Title: U.S. Senator William
Mahone
Source: Library of Congress Prints &
Photographs Division
More informationOn October 4, 1866, Conrad married Emma T. Ball, of King George County. They had three daughters and
four sons, one of whom died in childhood. From 1866 to 1868 Conrad taught at
Upperville Academy, in Fauquier
County, and from then until 1871 at Rockville Academy in Maryland. In the
latter year he became principal of the Preston and Olin Institute, a Methodist boys'
school in Blacksburg. When that school was absorbed in 1872 into the new Virginia
Agricultural and Mechanical College, Conrad unsuccessfully sought its presidency. He
then became editor of the weekly Montgomery Messenger, in
which he criticized the management of the college and supported the Readjusters, a
new, biracial political party that advocated increasing public support for education
and reducing the principal and interest rate to be paid on the antebellum state debt.
Conrad wrote frequently to William
Mahone, the Readjuster leader, offering political advice and reporting on
political events in southwestern Virginia. Conrad became a professor of English at
the college in 1877 and after the Readjusters gained control of the General Assembly was appointed
president in February 1882.

-.-.-

# Questions
1 > Reproduce the Conrad passage word for word from "Conrad wrote frequently" to "in February 1882.".
2 > Answer these questions using the Conrad passage:
(a) Whom did Conrad marry on October 4, 1866?
(b) Where did Conrad teach from 1866 to 1868?
(c) In what month and year was Conrad appointed president?
3 > Decide whether each statement agrees with the Conrad passage:
(a) The Preston and Olin Institute was a Methodist boys' school in Blacksburg.
(b) Conrad won the presidency of the new college when it absorbed the Preston and Olin Institute in 1872.
(c) The Montgomery Messenger was a daily newspaper.
Rely only on the Conrad passage above for the answers.

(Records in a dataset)
-.-.-

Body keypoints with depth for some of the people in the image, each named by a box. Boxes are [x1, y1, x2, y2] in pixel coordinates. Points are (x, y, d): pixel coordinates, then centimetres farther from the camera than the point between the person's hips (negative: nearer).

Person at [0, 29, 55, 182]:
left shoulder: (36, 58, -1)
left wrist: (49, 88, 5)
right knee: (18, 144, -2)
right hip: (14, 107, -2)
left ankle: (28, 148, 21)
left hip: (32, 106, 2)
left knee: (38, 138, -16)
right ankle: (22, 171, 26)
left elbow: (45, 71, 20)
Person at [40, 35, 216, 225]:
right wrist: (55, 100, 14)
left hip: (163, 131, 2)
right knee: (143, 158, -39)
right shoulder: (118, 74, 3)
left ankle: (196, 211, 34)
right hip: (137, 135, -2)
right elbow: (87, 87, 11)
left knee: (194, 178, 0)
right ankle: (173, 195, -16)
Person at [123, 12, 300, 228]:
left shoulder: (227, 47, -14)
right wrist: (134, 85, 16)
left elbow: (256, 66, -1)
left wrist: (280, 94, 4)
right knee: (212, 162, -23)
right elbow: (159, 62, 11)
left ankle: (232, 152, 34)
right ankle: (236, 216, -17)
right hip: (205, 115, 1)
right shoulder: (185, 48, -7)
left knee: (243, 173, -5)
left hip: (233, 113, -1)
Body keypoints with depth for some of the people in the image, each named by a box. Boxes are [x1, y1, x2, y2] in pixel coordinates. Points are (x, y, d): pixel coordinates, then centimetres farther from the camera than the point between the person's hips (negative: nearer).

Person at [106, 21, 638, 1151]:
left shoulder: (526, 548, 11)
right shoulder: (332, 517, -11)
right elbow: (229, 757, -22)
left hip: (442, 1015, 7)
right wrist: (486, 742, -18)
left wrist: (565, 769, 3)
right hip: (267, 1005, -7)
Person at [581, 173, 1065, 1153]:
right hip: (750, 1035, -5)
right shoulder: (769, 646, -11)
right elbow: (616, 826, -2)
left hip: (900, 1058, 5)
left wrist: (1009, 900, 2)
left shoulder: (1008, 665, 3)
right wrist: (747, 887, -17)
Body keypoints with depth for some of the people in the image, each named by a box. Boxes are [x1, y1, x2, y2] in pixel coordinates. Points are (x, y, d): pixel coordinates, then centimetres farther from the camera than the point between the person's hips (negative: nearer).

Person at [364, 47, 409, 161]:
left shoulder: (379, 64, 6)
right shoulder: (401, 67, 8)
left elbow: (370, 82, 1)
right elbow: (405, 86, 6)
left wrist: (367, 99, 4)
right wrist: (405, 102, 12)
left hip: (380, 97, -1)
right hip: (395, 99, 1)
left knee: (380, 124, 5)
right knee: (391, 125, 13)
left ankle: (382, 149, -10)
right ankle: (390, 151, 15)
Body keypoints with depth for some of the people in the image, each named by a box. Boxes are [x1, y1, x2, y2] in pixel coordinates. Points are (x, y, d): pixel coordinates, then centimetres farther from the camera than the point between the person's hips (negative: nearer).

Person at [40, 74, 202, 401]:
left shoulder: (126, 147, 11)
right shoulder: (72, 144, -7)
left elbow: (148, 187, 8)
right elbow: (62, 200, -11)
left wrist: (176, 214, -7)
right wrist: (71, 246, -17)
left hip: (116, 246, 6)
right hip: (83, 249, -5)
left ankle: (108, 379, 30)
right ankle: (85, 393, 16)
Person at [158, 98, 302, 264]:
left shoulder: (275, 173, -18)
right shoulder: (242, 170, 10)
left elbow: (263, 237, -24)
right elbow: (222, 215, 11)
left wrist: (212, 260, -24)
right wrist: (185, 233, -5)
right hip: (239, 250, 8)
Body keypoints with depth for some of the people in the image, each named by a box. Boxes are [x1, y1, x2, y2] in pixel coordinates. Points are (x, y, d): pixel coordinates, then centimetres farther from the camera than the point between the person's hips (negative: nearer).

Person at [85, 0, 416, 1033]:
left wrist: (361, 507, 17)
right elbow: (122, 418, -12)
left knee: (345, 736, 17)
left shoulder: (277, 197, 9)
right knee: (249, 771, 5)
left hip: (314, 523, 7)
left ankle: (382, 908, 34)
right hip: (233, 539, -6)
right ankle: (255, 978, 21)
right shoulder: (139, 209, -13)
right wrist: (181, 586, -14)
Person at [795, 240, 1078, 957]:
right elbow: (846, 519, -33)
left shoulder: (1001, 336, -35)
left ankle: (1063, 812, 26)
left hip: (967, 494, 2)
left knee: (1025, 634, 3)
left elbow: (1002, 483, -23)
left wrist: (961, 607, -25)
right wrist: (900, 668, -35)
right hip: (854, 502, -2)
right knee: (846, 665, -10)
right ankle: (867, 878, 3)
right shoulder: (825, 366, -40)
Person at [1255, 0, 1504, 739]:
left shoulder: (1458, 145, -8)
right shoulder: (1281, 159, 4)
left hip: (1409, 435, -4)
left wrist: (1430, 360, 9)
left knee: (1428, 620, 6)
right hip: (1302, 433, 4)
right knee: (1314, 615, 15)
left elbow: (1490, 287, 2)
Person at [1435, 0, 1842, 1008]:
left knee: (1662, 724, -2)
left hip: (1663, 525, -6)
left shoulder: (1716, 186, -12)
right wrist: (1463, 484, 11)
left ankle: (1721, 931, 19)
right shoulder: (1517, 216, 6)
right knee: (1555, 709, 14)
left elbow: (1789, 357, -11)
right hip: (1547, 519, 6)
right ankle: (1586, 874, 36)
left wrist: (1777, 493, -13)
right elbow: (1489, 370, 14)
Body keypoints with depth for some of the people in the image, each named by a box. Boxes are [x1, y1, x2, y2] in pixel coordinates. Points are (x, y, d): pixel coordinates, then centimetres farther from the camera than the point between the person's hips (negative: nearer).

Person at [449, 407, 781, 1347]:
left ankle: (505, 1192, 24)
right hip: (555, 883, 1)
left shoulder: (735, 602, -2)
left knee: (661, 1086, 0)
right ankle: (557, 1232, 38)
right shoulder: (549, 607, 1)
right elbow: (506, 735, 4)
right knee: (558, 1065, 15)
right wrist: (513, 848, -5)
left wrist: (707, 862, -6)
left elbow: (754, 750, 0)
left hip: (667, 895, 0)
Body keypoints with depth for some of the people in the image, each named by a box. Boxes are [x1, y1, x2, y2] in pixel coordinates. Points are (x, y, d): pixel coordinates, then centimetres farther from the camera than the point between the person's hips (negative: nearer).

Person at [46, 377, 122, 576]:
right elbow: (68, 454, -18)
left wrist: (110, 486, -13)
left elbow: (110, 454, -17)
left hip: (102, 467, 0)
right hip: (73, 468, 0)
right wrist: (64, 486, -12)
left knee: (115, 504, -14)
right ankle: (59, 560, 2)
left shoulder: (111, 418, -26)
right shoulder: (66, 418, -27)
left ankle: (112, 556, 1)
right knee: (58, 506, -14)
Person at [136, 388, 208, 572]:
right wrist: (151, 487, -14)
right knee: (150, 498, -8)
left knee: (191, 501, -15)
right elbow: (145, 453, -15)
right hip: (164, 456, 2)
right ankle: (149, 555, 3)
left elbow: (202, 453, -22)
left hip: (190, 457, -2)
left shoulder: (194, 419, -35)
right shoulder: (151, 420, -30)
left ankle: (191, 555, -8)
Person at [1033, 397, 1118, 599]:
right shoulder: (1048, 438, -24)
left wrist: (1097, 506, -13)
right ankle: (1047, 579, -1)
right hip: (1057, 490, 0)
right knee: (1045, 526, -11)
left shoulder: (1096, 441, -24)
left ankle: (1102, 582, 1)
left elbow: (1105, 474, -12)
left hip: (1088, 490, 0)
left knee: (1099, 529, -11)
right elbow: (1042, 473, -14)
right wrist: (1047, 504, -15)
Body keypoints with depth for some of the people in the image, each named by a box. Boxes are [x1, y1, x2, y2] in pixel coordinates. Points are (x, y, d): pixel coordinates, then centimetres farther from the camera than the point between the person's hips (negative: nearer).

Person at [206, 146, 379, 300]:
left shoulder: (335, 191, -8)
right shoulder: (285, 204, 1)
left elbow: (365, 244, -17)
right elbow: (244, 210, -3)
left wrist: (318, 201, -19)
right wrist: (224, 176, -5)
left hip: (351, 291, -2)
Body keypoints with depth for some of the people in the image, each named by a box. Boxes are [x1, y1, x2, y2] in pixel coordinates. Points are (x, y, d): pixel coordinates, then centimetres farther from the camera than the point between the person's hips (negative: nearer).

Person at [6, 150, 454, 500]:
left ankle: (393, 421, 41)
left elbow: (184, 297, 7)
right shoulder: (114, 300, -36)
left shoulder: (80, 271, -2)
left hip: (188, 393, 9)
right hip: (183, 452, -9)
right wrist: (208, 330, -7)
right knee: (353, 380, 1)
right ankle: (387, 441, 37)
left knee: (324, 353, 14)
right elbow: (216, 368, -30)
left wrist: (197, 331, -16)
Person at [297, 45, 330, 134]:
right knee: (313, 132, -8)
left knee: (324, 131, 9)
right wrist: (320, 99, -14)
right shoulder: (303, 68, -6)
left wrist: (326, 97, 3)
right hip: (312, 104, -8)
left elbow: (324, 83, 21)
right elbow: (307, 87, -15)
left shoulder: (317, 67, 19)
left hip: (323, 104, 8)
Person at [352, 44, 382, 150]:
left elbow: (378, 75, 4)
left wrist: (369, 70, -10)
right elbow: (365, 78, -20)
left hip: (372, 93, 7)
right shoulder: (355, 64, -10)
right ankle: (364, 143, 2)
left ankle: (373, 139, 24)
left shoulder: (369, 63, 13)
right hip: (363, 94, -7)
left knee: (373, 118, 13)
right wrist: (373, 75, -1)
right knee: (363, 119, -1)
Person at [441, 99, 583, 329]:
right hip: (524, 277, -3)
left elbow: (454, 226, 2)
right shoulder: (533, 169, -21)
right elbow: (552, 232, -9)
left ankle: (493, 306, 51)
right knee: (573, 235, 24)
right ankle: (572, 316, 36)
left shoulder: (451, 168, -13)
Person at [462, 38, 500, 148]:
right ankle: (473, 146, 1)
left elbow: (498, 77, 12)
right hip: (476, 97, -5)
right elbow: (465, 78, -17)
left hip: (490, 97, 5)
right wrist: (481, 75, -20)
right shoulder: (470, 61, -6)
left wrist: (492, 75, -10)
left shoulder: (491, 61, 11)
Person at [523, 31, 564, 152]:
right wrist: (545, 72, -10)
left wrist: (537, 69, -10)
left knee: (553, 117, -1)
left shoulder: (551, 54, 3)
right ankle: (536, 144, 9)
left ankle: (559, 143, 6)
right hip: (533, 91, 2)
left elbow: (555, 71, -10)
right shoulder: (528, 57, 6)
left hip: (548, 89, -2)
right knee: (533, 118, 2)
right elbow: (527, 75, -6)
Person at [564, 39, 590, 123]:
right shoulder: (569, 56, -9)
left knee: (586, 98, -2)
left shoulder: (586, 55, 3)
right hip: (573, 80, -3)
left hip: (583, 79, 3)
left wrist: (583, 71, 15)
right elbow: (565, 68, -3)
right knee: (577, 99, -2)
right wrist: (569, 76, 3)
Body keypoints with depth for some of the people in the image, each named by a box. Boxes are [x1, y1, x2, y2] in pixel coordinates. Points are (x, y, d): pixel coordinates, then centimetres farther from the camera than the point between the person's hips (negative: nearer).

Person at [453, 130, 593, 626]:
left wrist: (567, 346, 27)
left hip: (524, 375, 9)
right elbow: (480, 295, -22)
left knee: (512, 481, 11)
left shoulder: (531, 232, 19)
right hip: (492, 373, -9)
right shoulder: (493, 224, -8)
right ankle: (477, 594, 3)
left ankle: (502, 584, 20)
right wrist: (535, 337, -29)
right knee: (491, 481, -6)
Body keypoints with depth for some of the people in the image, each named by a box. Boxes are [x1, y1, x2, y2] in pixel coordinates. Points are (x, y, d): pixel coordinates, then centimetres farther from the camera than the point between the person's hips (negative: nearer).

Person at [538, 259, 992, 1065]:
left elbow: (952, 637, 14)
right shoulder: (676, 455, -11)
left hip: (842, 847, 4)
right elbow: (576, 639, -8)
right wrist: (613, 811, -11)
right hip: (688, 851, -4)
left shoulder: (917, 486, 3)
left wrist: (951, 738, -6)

-.-.-

# Responses by task
1 >
Conrad wrote frequently to William
Mahone, the Readjuster leader, offering political advice and reporting on
political events in southwestern Virginia. Conrad became a professor of English at
the college in 1877 and after the Readjusters gained control of the General Assembly was appointed
president in February 1882.

2 >
(a) Emma T. Ball, of King George County.
(b) At Upperville Academy, in Fauquier County.
(c) February 1882.

3 >
(a) Yes: "a Methodist boys' school in Blacksburg"
(b) No: "Conrad unsuccessfully sought its presidency"
(c) No: "editor of the weekly Montgomery Messenger"